熱波で母を失ったソチゥはダイベストメントを訴えるデモ程度では社会は変わらないと、パイプライン爆破計画を大学時代の友人ショーンと計画する。西テキサスを走るパイプラインで実行することになり、石油会社に土地を収用された土地勘のあるドウェイン、インディアン居留地で爆弾の製造実験をSNSにアップしていた爆弾製造担当マイコゥに加え、石油会社の汚染物質に曝されて白血病になったテオ、テオの恋人アリーシャ、さらに鬱屈したカップルのローワンとローガンが計画に加わった。
冒頭、ソチゥが自動車の前輪と後輪のタイヤをパンクさせるシーンで始まる。2箇所の破断で走るのを止めるのは、パイプライン爆破計画のメタファーとなっている。また、爆弾設置のために土を掘り返すシーンがソチゥの母親の埋葬に、マイコゥが小屋でで爆破した白い煙がマイコゥの故郷の雪景色に、というように、爆破計画を実行する現在と、登場人物それぞれの過去のエピソードが接続され、バラバラだったピースが次第に像を成していく趣向となっている。

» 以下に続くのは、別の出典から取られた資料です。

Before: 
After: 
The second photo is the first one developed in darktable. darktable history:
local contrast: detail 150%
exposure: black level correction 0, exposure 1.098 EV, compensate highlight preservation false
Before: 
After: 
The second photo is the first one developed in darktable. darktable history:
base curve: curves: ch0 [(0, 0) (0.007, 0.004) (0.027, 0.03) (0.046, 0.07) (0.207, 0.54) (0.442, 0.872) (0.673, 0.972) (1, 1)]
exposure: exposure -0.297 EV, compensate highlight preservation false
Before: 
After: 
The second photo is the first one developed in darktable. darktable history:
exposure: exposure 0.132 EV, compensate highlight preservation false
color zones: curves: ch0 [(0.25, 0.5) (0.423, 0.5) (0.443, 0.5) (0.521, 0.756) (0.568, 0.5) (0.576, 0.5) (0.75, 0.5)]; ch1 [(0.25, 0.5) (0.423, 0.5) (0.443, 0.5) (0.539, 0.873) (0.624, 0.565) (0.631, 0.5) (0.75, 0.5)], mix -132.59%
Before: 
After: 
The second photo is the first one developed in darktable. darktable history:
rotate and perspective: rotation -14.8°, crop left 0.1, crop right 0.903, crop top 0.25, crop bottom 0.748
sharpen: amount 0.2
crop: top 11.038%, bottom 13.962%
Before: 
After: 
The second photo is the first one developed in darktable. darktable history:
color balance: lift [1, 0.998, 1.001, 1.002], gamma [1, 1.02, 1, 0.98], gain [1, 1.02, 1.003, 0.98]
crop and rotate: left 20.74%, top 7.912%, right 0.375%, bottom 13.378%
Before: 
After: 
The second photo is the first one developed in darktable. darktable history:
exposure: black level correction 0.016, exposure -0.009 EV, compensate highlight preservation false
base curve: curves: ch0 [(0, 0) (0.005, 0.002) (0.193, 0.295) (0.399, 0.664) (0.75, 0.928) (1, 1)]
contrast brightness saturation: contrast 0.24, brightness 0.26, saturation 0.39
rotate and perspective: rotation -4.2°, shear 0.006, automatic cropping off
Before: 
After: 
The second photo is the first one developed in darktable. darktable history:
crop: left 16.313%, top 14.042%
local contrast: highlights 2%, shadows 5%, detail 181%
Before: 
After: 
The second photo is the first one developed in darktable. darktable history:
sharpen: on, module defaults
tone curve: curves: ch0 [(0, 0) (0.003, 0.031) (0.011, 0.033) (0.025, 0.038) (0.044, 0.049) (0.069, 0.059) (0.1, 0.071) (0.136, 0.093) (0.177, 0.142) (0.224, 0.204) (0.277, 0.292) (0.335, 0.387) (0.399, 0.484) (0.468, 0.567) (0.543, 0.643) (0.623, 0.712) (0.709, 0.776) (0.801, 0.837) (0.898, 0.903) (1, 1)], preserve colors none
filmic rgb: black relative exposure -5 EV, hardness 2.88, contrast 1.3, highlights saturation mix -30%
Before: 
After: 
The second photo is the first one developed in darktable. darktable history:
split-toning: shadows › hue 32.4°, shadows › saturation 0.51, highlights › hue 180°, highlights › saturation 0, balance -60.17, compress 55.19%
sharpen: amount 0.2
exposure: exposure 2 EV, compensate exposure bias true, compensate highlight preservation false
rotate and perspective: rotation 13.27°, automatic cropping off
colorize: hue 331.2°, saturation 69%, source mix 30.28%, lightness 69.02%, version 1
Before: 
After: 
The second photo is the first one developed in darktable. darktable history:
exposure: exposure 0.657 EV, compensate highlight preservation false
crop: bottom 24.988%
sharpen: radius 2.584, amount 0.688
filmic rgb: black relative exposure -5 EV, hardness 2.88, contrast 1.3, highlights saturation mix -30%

環境問題に対する即座の取り組みを促すためにパイプラインの爆破に至った若者の姿を描く。爆破計画は社会に対するインパクトを与えつつ、爆破による人的被害や石油流出による環境被害が生じないように配慮されたものである。もっとも、パイプライン破壊がテロリズムであることは言を俟たない。計画に参画したメンバーの動機をその置かれた環境とともにスケッチすることで、言わば彼らに対する情状酌量の余地を示している。「テロとの戦い」は報復という対症療法に過ぎず、報復の報復としてのテロリズムがいずれ繰り返されるだろう。小さな声が政治や社会制度を動かし、あるいは少なくとも動かし得る可能性を示すことで、原因療法を模索しなくてはならない。テレビドラマ『新宿野戦病院』に登場するヨウコ・ニシ・フリーマン医師の「平等に人の生命を救う」医療方針は、社会問題の解決においても重要な指針である。